The law comes in the wake of a widely praised film on the police, whose French title translates to A Country Which Counts Itself Wise and whose English title is The Monopoly on Violence. The film opens with footage of a police lead ball hitting a Gilet Jaune in the eye and knocking him to the ground. We then see him with a patch over the eye which he has lost, commenting on the footage.

The film consists of historians and sociologists asking why state violence is encouraged and pointing out that the gassing and beating of the Gilets Jaunes which has driven their protests out of the cities and stifled the movement, is done mainly by the national police force, reporting only to the minister of defense, divorced from any local contact, and separate from municipal police who must work on the terrain.

The film is made up of mostly cell phone footage of police and demonstrator interaction and has been singled out by French critics for bringing a new vividness and a new style of shooting to the documentary. The director, David Dufresne, describes the way “the electronic eye enlarges the battle for truth.” Under the new law, the film could not have existed.

Police violence has increased under Macron. Official police statistics from last June identify the police as having wounded 2,448 marchers, having fired 19,071 lead balls or LBDs, and released 1,428 tear gas grenades. The effects of these weapons are documented by the website Allo Place Beauveau, named for the site of the French Interior Ministry, which counts 344 head wounds, 29 eye gougings, and 5 mangled hands.
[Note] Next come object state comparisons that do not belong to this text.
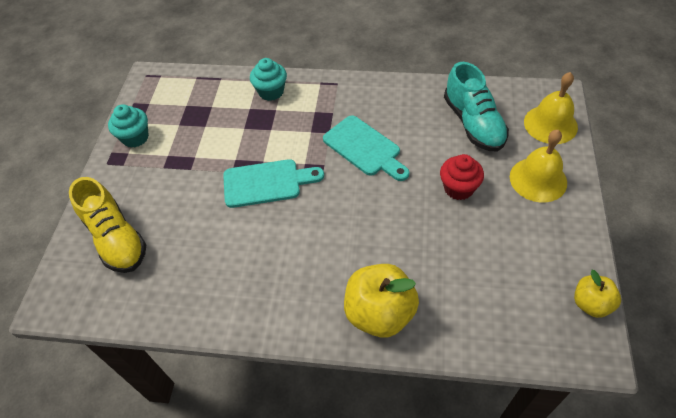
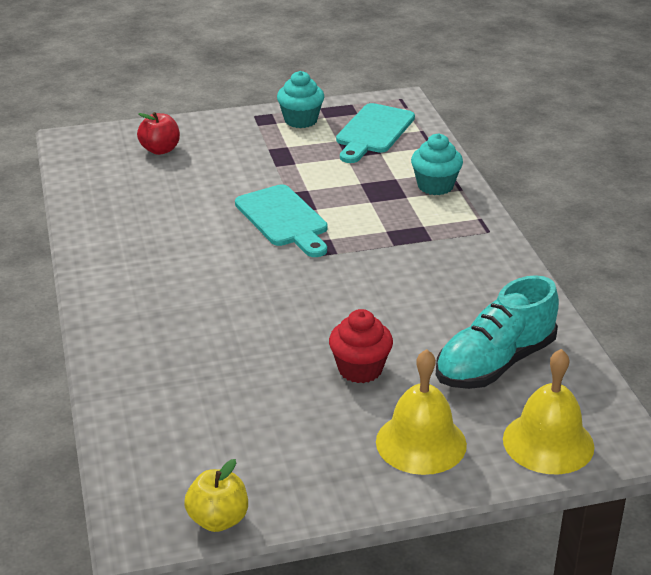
camera: 65 degrees right, 20 degrees down
yellow shoe [69,177,146,273] -> red apple [137,112,180,155]
turquoise cutting board [323,115,409,181] -> turquoise cutting board moved to [336,103,415,163]
yellow apple [344,264,419,338] -> none

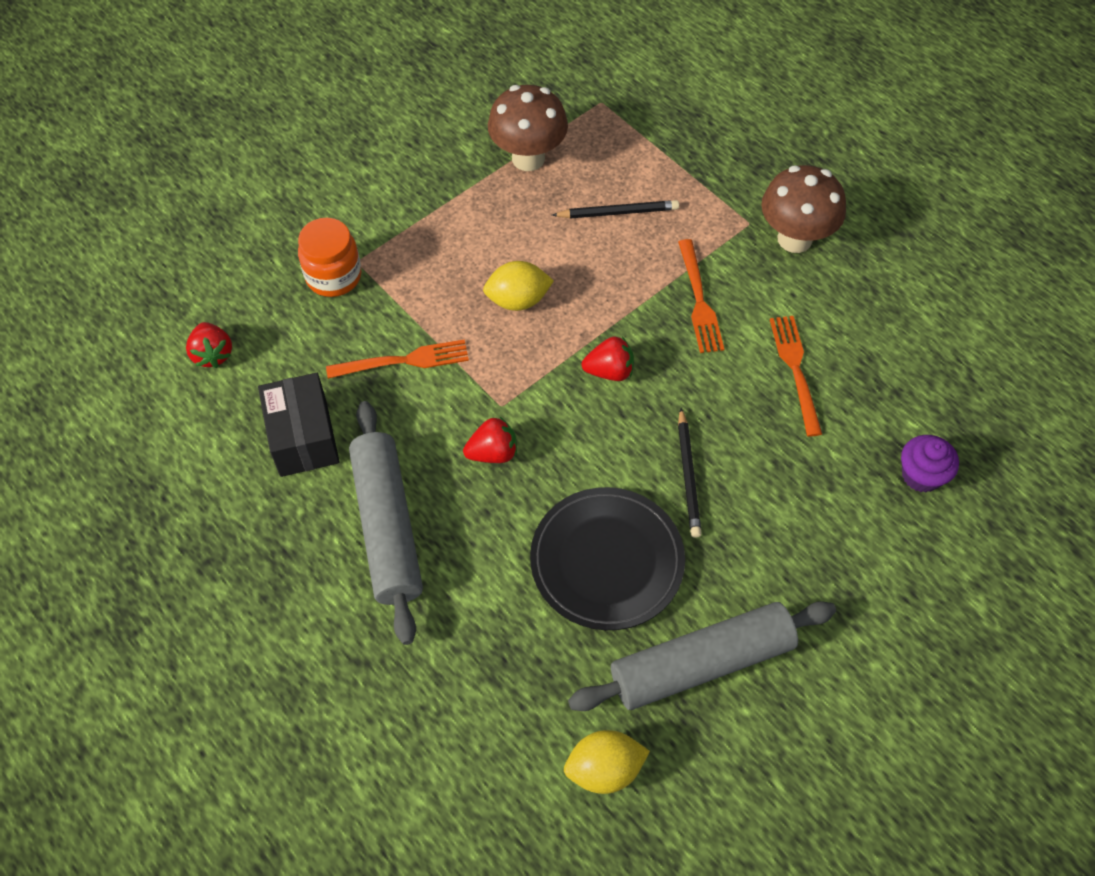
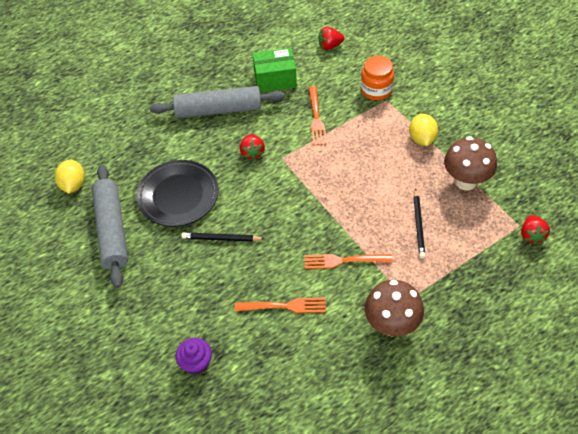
camera: 100 degrees right, 5 degrees down
black box [258,373,340,477] -> green box [252,48,297,92]
yellow lemon [483,261,554,311] -> yellow lemon moved to [409,114,438,146]
red strawberry [582,336,634,381] -> red strawberry moved to [521,215,550,245]

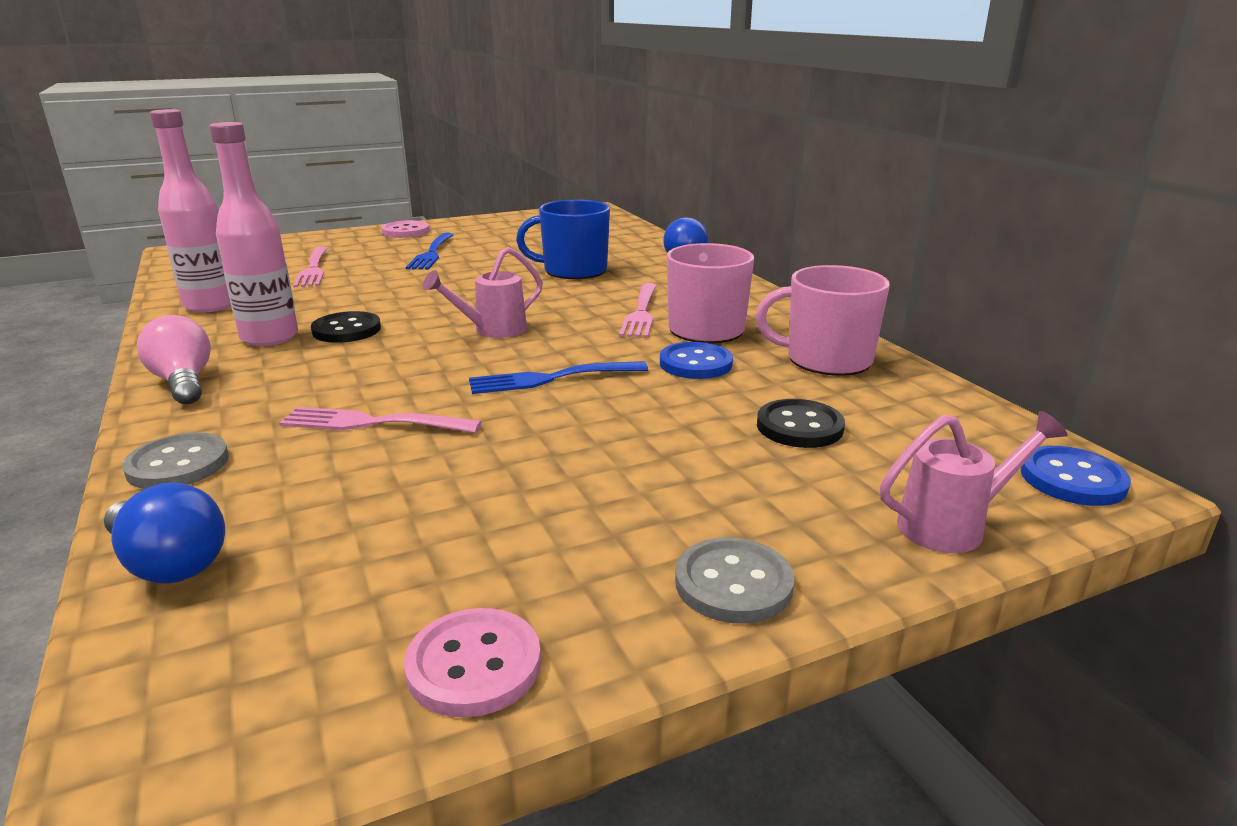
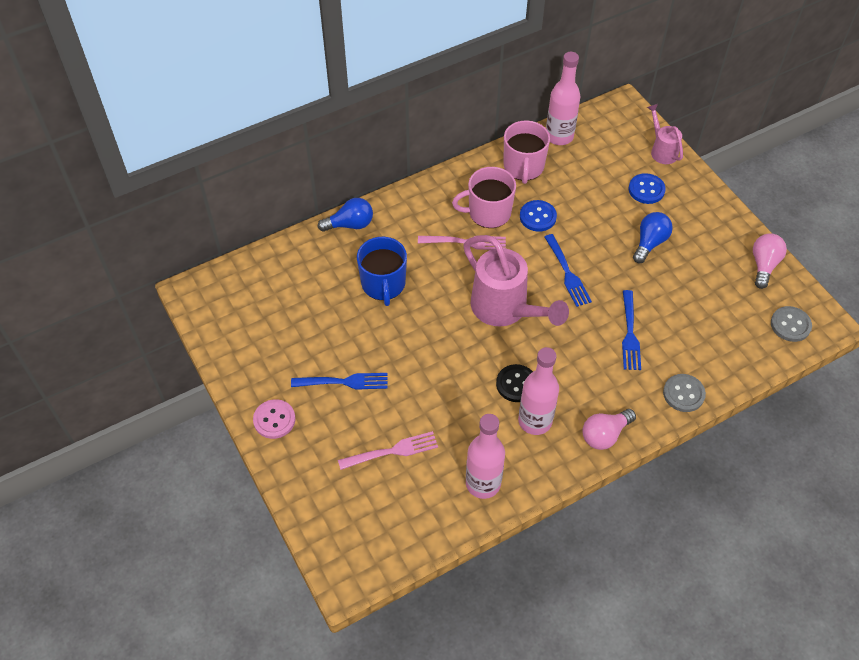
camera: 95 degrees left, 30 degrees up
blue light bulb [104,482,225,583] -> blue light bulb moved to [633,212,673,263]
pink fork [279,407,482,433] -> blue fork [622,290,641,370]
pink button [404,608,541,717] -> pink light bulb [753,233,787,289]
pink watering can [423,247,543,338] -> pink watering can [463,235,569,326], size x1.88
grey button [675,537,794,623] -> grey button moved to [771,306,812,342]
black button [757,399,845,448] -> none
blue button [1020,446,1131,506] -> blue button moved to [629,173,666,204]
none -> pink bottle [546,52,580,145]

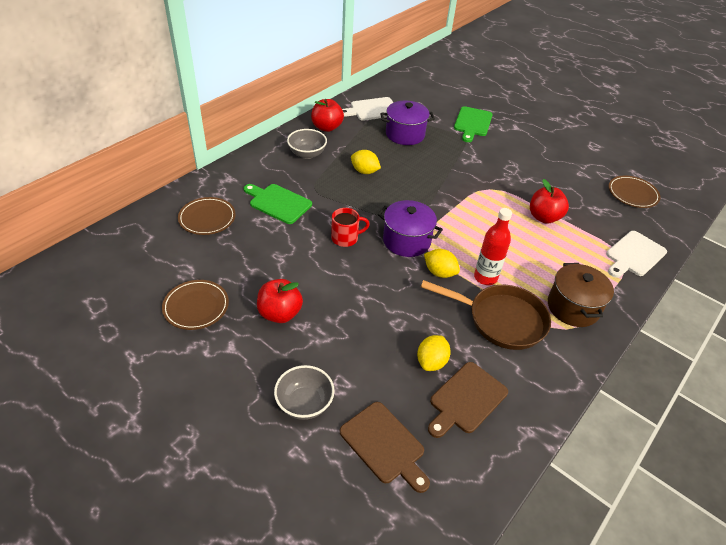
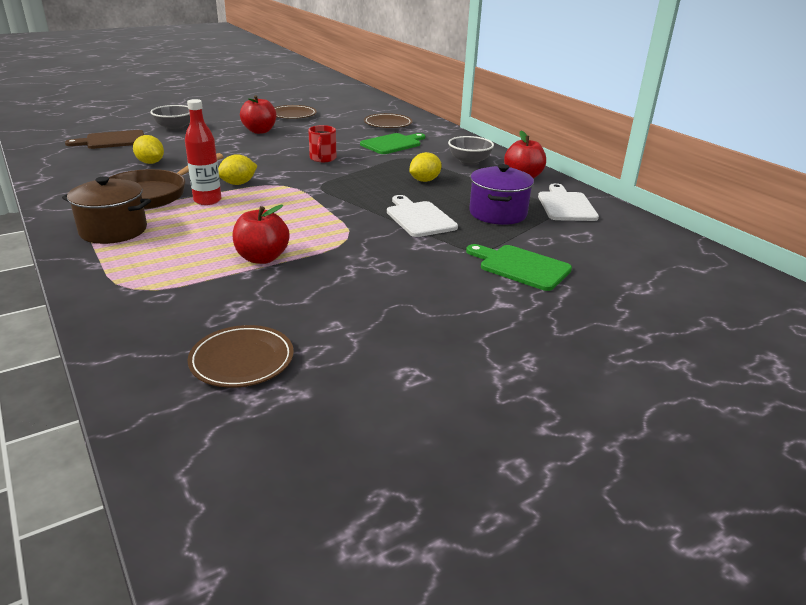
camera: 110 degrees right, 15 degrees down
purple pot [378,200,443,257] -> none
brown cutting board [428,362,508,438] -> none
white cutting board [606,231,667,278] -> white cutting board moved to [387,195,458,237]

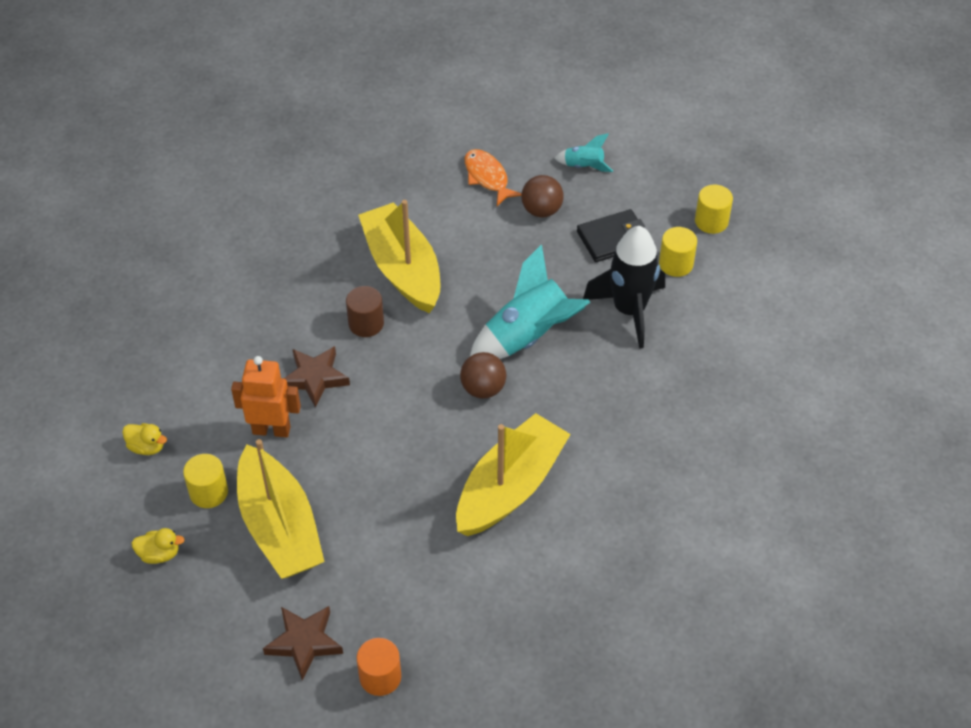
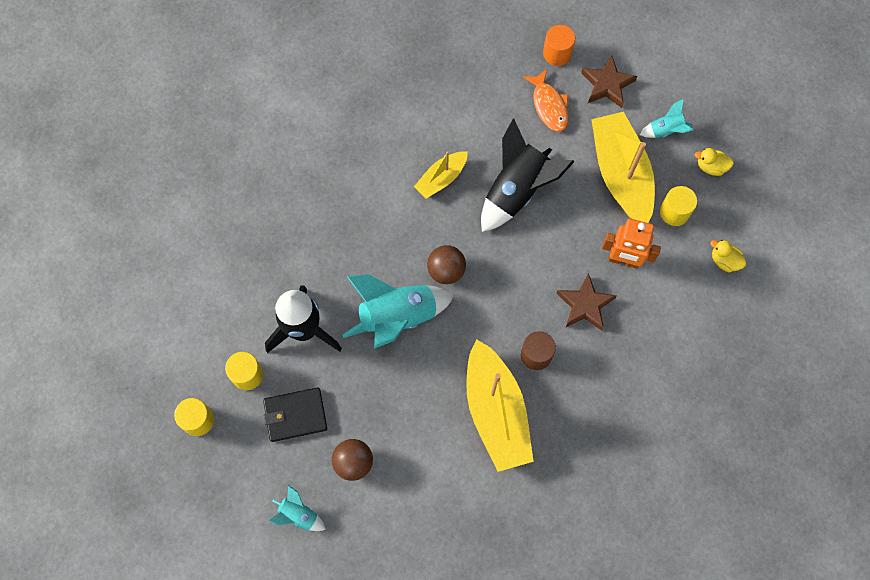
camera: 170 degrees left, 20 degrees up
yellow boat [456,413,571,536] -> yellow boat [414,151,468,199], size x0.53
orange fish [465,149,522,206] -> orange fish moved to [523,69,568,131]
none -> black rocket [481,118,575,232]
none -> turquoise rocket [640,99,693,138]

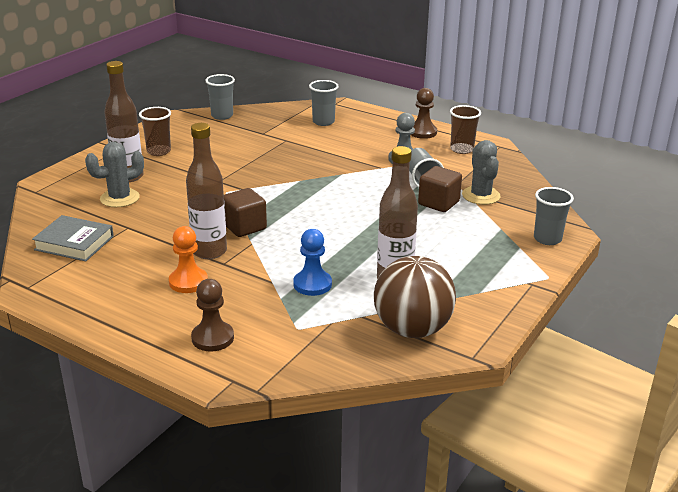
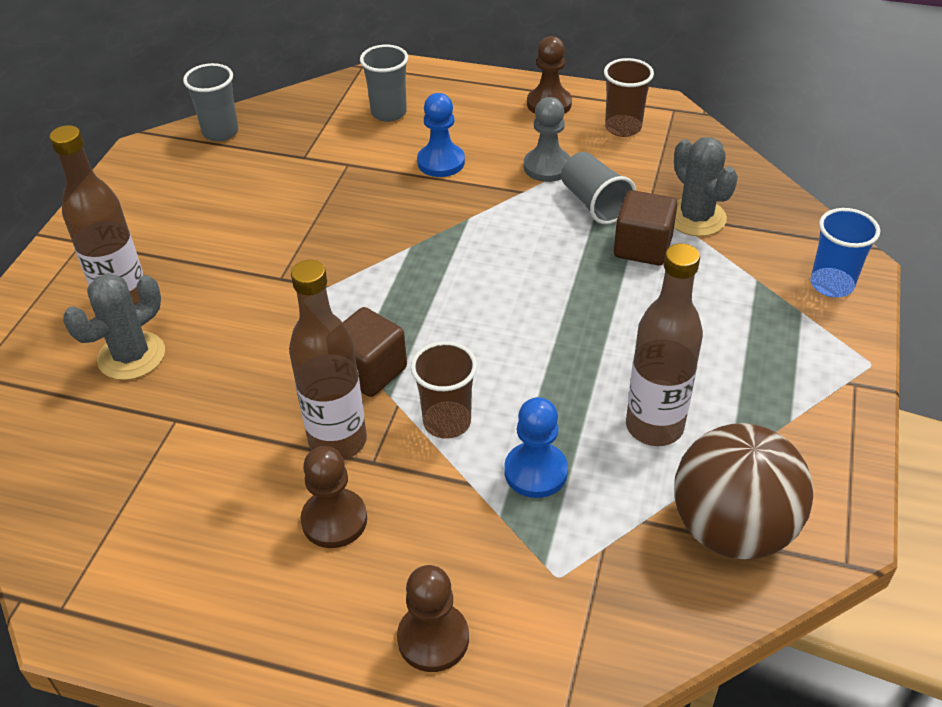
camera: 15 degrees left, 15 degrees up
grey book [32,215,114,261] -> none
brown cup [139,107,171,156] -> brown cup moved to [411,341,477,439]
orange pawn [169,226,208,293] -> brown pawn [301,446,367,548]
grey cup [534,187,574,245] -> blue cup [810,208,880,297]
none -> blue pawn [417,93,465,177]

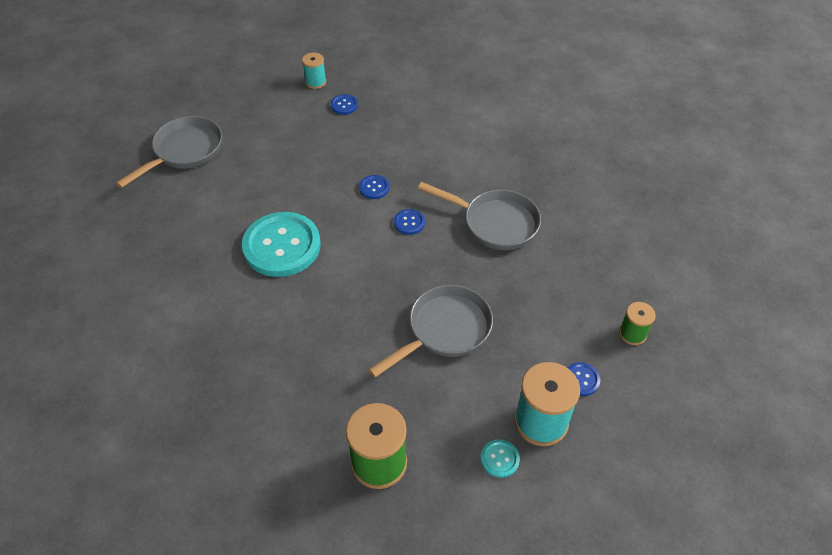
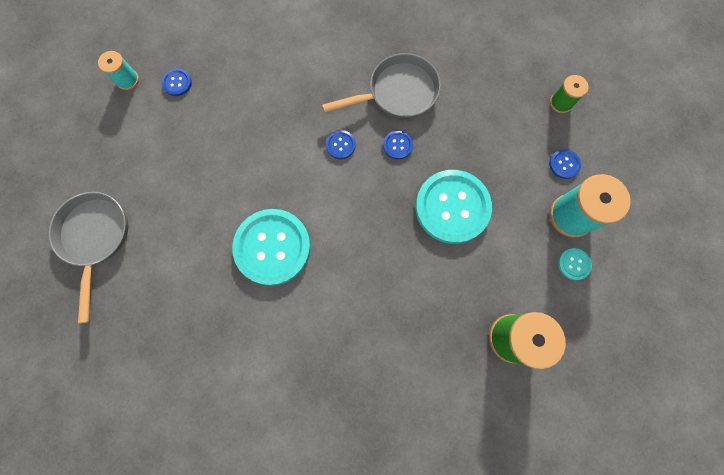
camera: 45 degrees left, 25 degrees up
blue button [359,175,389,199] -> blue button moved to [383,130,413,160]
grey pan [368,285,493,378] -> turquoise button [416,170,492,244]

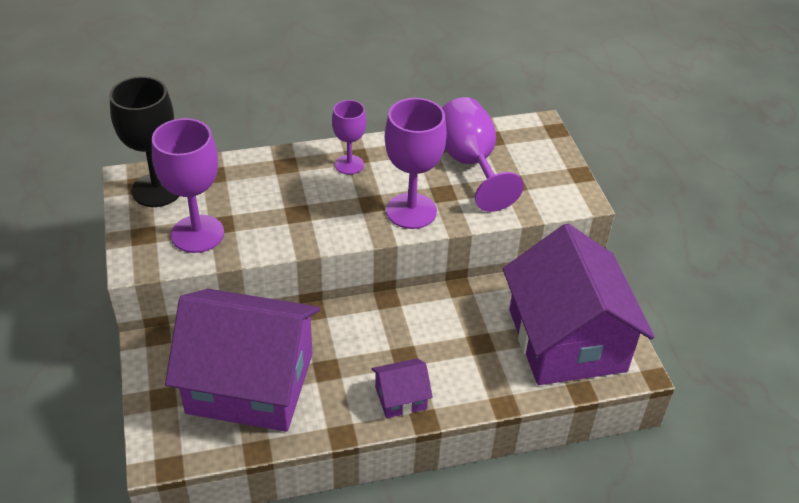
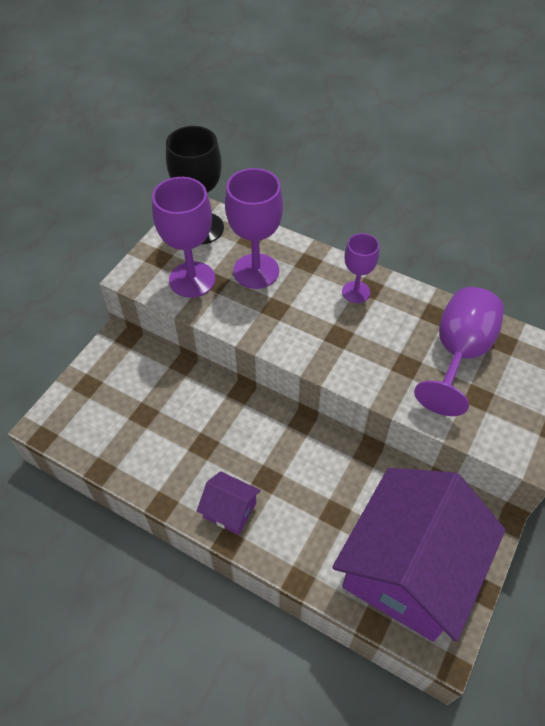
camera: 45 degrees right, 10 degrees up
purple house [165,289,320,432] -> none
purple goblet [385,98,447,229] -> purple goblet moved to [225,168,283,289]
The use of LBDs, in particular, has been condemned by the European Council and by the United Nations Council on Human Rights, condemnations ignored by the current and past interior minister. The woundings are the result also of a recent policy of direct engagement with demonstrators where the police, instead of as before attempting to patrol the fringes of the march, now wade into the center and begin contesting those on the street.

The background to this increased contestation is the rampant inequality in both the suburbs, or banlieux, and the rural areas outside the global cities, the worsening of air pollution within the cities which has brought the Greens to power in many of them including Marseille, Bordeaux and Lyon, and the continued decline of small shopkeepers exacerbated by the COVID crisis.

The country is known for its recalcitrant and battling working class and for the proclivity of its citizens to take to the streets to contest injustice, as was seen in the breaking of the COVID restrictions Saturday to protest against what the French are calling “liberticide,” the stripping away and systematic destruction of their rights, their liberté.

Macron, the Rothschild banker who came to power in 2017, was elected as a defender of liberties and bulwark against Marine Le Pen and the far-right National Front. Once in power, he began a merciless Reagan-Thatcher type neoliberal attack on working people, attempting to tame the French railroad unions by privatizing the railways, continuing to make it easier for employers to fire workers, and attacking the safeguards built up over years in the French pension system, all of which provoked massive resistance and protest.

He presented himself as an ally of the environmentalists, but the Green Party turned against LREM and instead made alliances with the often divided parties of the left in several major cities to win this year’s municipal elections. Since that moment, Macron, recognizing that the left is no longer amenable to his message, has tilted not only right toward the Republicans but also increasingly to the far right, setting himself up to take votes from both in his 2022 bid for reelection.

The Global Security Law is part of that right and far-right tilt, and it remains to be seen whether the majority of the French population will accept this trampling of the Enlightenment values of free speech and liberty of expression. Currently, four court cases hinge on citizen recordings of police violence, and if that right is denied, there will be few safeguards on a police force let loose on the populace.